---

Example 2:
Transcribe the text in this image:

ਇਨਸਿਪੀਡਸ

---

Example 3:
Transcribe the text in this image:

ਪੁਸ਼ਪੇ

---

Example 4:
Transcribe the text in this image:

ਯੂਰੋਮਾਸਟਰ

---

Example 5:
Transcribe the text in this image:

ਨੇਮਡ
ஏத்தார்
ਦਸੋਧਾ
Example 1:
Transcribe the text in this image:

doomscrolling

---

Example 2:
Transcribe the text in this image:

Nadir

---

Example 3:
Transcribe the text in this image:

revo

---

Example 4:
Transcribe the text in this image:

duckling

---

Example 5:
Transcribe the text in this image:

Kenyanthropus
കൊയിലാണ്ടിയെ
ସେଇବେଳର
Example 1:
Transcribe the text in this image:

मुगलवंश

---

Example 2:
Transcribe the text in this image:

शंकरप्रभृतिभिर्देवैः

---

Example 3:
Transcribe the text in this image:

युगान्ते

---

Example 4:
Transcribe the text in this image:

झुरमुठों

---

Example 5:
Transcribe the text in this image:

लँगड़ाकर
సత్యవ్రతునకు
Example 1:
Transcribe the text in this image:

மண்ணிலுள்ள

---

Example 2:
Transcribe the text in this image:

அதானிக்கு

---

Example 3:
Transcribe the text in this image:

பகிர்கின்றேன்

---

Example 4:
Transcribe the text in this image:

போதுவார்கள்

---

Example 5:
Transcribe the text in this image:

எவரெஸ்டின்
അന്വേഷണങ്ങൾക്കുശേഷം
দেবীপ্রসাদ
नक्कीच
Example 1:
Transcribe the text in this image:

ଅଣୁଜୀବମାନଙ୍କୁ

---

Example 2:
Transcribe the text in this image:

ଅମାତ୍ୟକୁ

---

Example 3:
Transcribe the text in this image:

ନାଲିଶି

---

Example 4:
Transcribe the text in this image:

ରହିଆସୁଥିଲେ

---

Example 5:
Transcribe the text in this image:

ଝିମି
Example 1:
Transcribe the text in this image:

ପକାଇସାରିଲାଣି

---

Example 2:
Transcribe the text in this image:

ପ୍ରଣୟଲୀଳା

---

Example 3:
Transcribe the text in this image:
###
- [DIRECTIONS FOR THIS TASK]
Copy out the entire listing word for word. Keep every line as it is.

- [COMPLETED EXERCISE]
---

Example 2:
Transcribe the text in this image:

ਇਨਸਿਪੀਡਸ

---

Example 3:
Transcribe the text in this image:

ਪੁਸ਼ਪੇ

---

Example 4:
Transcribe the text in this image:

ਯੂਰੋਮਾਸਟਰ

---

Example 5:
Transcribe the text in this image:

ਨੇਮਡ
ஏத்தார்
ਦਸੋਧਾ
Example 1:
Transcribe the text in this image:

doomscrolling

---

Example 2:
Transcribe the text in this image:

Nadir

---

Example 3:
Transcribe the text in this image:

revo

---

Example 4:
Transcribe the text in this image:

duckling

---

Example 5:
Transcribe the text in this image:

Kenyanthropus
കൊയിലാണ്ടിയെ
ସେଇବେଳର
Example 1:
Transcribe the text in this image:

मुगलवंश

---

Example 2:
Transcribe the text in this image:

शंकरप्रभृतिभिर्देवैः

---

Example 3:
Transcribe the text in this image:

युगान्ते

---

Example 4:
Transcribe the text in this image:

झुरमुठों

---

Example 5:
Transcribe the text in this image:

लँगड़ाकर
సత్యవ్రతునకు
Example 1:
Transcribe the text in this image:

மண்ணிலுள்ள

---

Example 2:
Transcribe the text in this image:

அதானிக்கு

---

Example 3:
Transcribe the text in this image:

பகிர்கின்றேன்

---

Example 4:
Transcribe the text in this image:

போதுவார்கள்

---

Example 5:
Transcribe the text in this image:

எவரெஸ்டின்
അന്വേഷണങ്ങൾക്കുശേഷം
দেবীপ্রসাদ
नक्कीच
Example 1:
Transcribe the text in this image:

ଅଣୁଜୀବମାନଙ୍କୁ

---

Example 2:
Transcribe the text in this image:

ଅମାତ୍ୟକୁ

---

Example 3:
Transcribe the text in this image:

ନାଲିଶି

---

Example 4:
Transcribe the text in this image:

ରହିଆସୁଥିଲେ

---

Example 5:
Transcribe the text in this image:

ଝିମି
Example 1:
Transcribe the text in this image:

ପକାଇସାରିଲାଣି

---

Example 2:
Transcribe the text in this image:

ପ୍ରଣୟଲୀଳା

---

Example 3:
Transcribe the text in this image:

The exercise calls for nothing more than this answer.